Alternative schemes to promote sustainable travel on a key route in Harrogate are due to be drawn up after feedback from the public.
It is proposed that an alternative package of measures for Otley Road will be outlined and presented to the Harrogate and Knaresborough area constituency committee this summer.
This could include considering the introduction of speed reduction measures in surrounding streets from Otley Road, improved crossings for cyclists, better signage for cycle routes and making improvements to bus infrastructure.
The proposed way forward follows public consultation on options for phase two of the Otley Road cycle way and permanent restrictions on Beech Grove and Lancaster Road.

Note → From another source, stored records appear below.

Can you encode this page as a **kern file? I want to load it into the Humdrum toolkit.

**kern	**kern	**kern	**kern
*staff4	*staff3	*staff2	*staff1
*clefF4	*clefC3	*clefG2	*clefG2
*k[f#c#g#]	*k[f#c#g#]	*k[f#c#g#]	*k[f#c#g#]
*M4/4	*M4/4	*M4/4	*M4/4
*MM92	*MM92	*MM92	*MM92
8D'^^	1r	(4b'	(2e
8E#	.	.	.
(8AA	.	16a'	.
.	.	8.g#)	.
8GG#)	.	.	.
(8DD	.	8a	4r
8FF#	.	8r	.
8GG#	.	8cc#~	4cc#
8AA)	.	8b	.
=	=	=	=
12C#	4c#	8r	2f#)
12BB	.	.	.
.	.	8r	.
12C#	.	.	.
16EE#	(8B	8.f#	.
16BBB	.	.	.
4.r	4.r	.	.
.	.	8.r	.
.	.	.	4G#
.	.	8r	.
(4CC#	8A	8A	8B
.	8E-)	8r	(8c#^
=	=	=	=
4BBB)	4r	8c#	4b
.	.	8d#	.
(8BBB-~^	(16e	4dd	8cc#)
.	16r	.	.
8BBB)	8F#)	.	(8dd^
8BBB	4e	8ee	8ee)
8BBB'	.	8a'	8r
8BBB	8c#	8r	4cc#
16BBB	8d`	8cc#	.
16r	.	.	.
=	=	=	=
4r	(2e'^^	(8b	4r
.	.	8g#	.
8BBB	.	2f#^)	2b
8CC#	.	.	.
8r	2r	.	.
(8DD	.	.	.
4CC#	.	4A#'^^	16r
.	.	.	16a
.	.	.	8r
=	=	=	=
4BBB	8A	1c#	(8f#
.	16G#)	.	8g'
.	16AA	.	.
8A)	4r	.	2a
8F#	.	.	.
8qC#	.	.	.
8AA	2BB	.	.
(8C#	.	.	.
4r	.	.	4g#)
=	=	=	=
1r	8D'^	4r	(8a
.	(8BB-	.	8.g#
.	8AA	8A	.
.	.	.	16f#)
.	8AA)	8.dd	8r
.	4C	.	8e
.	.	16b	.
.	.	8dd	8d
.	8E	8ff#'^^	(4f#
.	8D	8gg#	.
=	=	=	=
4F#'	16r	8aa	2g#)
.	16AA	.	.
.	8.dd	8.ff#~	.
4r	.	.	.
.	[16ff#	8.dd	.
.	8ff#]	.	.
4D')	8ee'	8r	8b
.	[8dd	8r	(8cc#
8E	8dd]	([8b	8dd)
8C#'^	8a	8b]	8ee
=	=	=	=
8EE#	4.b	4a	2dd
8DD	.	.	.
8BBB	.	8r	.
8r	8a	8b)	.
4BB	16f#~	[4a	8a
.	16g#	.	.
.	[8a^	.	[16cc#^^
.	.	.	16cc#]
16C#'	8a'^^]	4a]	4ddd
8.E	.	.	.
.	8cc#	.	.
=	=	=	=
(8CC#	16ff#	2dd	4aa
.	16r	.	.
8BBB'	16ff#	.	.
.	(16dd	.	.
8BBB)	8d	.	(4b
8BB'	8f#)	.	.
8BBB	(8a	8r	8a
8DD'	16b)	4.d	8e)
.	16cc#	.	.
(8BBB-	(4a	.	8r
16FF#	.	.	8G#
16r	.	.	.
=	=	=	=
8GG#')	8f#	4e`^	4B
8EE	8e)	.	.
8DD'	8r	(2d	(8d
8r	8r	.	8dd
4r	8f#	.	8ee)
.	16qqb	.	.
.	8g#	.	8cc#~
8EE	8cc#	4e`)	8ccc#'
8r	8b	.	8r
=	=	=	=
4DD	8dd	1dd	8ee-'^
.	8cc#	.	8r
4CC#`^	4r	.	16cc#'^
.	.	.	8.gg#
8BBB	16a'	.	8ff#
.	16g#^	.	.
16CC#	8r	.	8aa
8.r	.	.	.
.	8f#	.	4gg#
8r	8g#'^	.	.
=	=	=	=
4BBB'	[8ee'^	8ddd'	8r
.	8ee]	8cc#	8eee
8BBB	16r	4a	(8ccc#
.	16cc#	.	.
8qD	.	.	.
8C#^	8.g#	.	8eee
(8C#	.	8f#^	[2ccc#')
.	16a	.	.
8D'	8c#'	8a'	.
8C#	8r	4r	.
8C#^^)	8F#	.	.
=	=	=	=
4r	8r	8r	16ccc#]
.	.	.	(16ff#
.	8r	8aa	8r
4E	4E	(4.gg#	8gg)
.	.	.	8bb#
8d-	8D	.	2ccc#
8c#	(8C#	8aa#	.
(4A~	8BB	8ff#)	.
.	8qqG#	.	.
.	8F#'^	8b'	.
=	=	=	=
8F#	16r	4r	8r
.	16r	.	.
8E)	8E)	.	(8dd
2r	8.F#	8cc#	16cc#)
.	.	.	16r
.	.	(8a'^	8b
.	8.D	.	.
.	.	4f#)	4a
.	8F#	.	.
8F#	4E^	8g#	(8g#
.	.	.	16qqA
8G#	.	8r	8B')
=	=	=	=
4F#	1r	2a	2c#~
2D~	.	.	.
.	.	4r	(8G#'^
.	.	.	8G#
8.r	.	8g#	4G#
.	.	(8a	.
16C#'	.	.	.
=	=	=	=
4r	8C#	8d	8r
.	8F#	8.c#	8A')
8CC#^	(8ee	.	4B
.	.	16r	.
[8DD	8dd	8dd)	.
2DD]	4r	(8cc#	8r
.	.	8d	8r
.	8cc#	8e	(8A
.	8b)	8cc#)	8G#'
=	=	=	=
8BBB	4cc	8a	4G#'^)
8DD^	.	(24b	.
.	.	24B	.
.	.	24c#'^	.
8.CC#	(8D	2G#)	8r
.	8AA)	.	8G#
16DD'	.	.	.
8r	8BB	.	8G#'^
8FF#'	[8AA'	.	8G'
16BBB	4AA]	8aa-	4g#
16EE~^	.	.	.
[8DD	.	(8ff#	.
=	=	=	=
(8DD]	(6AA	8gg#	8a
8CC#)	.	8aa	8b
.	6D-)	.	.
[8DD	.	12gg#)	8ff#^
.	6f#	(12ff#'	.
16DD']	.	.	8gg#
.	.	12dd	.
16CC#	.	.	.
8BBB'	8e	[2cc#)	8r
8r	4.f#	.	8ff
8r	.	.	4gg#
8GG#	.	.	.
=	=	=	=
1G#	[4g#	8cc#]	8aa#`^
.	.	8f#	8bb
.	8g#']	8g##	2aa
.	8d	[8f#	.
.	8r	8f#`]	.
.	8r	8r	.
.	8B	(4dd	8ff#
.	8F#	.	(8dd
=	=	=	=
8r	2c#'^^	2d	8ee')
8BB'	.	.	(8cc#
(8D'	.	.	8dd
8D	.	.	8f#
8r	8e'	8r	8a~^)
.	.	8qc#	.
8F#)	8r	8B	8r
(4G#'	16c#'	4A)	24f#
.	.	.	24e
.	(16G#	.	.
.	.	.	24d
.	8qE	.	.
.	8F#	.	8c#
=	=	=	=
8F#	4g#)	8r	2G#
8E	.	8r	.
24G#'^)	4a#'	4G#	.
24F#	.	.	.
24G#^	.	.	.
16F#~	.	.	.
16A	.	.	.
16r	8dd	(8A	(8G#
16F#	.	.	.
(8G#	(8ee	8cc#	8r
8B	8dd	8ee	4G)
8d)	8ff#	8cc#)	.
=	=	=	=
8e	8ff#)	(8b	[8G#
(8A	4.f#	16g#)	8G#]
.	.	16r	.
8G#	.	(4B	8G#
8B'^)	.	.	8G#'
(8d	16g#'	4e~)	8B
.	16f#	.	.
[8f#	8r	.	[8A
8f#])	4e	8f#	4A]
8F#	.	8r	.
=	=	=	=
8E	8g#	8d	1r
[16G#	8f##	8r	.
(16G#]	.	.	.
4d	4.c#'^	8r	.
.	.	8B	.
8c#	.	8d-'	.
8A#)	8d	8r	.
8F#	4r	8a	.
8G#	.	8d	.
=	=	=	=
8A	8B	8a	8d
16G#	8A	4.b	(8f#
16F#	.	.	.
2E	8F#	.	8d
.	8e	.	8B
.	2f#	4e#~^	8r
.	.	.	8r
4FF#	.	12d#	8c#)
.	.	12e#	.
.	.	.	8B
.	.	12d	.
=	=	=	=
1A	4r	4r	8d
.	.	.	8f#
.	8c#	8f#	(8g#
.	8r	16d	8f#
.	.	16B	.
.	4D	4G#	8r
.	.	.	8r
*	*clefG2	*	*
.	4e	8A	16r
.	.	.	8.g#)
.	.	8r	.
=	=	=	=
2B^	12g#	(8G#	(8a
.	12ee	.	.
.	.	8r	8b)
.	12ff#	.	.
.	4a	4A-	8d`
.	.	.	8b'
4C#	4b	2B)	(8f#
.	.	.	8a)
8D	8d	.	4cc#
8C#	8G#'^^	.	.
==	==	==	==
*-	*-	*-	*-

Phase one of the Otley Road cycle way, which was completed in January last year, links Harrogate Grammar School, residential areas and Cardale Park. This was delivered first as it was always seen as a route that could work in isolation.
The proposed phase two would link Arthurs Avenue to the town centre, and phase three Harlow Moor Road to Cardale Park.
The experimental traffic restrictions on Beech Grove and Lancaster Road, which prevented non-residential through traffic, ran from April 2021 to August last year.
After listening to public concerns, it is proposed that construction of phase two of Otley Road cycle way is not advanced, and the Beech Grove restrictions are not made permanent.
Instead, it is proposed that the remaining funding of up to £500,000 in the National Productivity Investment Fund (NPIF) package is used for other measures to encourage active travel, support growth and address safety concerns along the Otley Road corridor.
The latest round of consultation took place in the final months of last year which included a meet the designer event, stakeholder consultation, walkthrough of the cycle route and led to written responses.
Although there was backing expressed for the aims of both schemes and the need to improve active travel in Harrogate for future growth, there was no clear support for any of the proposed options. Concerns were expressed about possible conflict between cyclists and pedestrians given an entirely segregated cycle way could not delivered due to constraints such as protected trees, The Stray’s land and carriageway width.
Detailed design work concluded that any reduction in the Otley Road corridor width to deliver a segregated cycle route could displace traffic and impact on the side roads in terms of speed and the volume of vehicles.
Executive member for highways and transportation, Cllr Keane Duncan, said: “Our proposal to consider an alternative package of sustainable transport measures demonstrates how we are listening to public feedback. Halting construction of phase two allows us the opportunity to prepare new measures with local input and support.
“The constraints of Otley Road meant it was always going to be difficult to meet government cycle infrastructure design standards without infringing on The Stray, widening the road or removing trees. We consulted on a number of options, but these were not fully compliant and attracted criticism. Cyclists have expressed concerns that the proposed cycle way would not encourage more cycling due to its design, while pedestrians said they were concerned about their safety.
“Given the concerns, it is right that we think again and explore alternative measures to promote walking, cycling and use of public transport. We plan to draw up options in partnership with local councillors via the area constituency committee.”
The results of the consultation and proposed next steps will be considered at a meeting of our business and environmental services corporate director and executive member this Friday (10 February).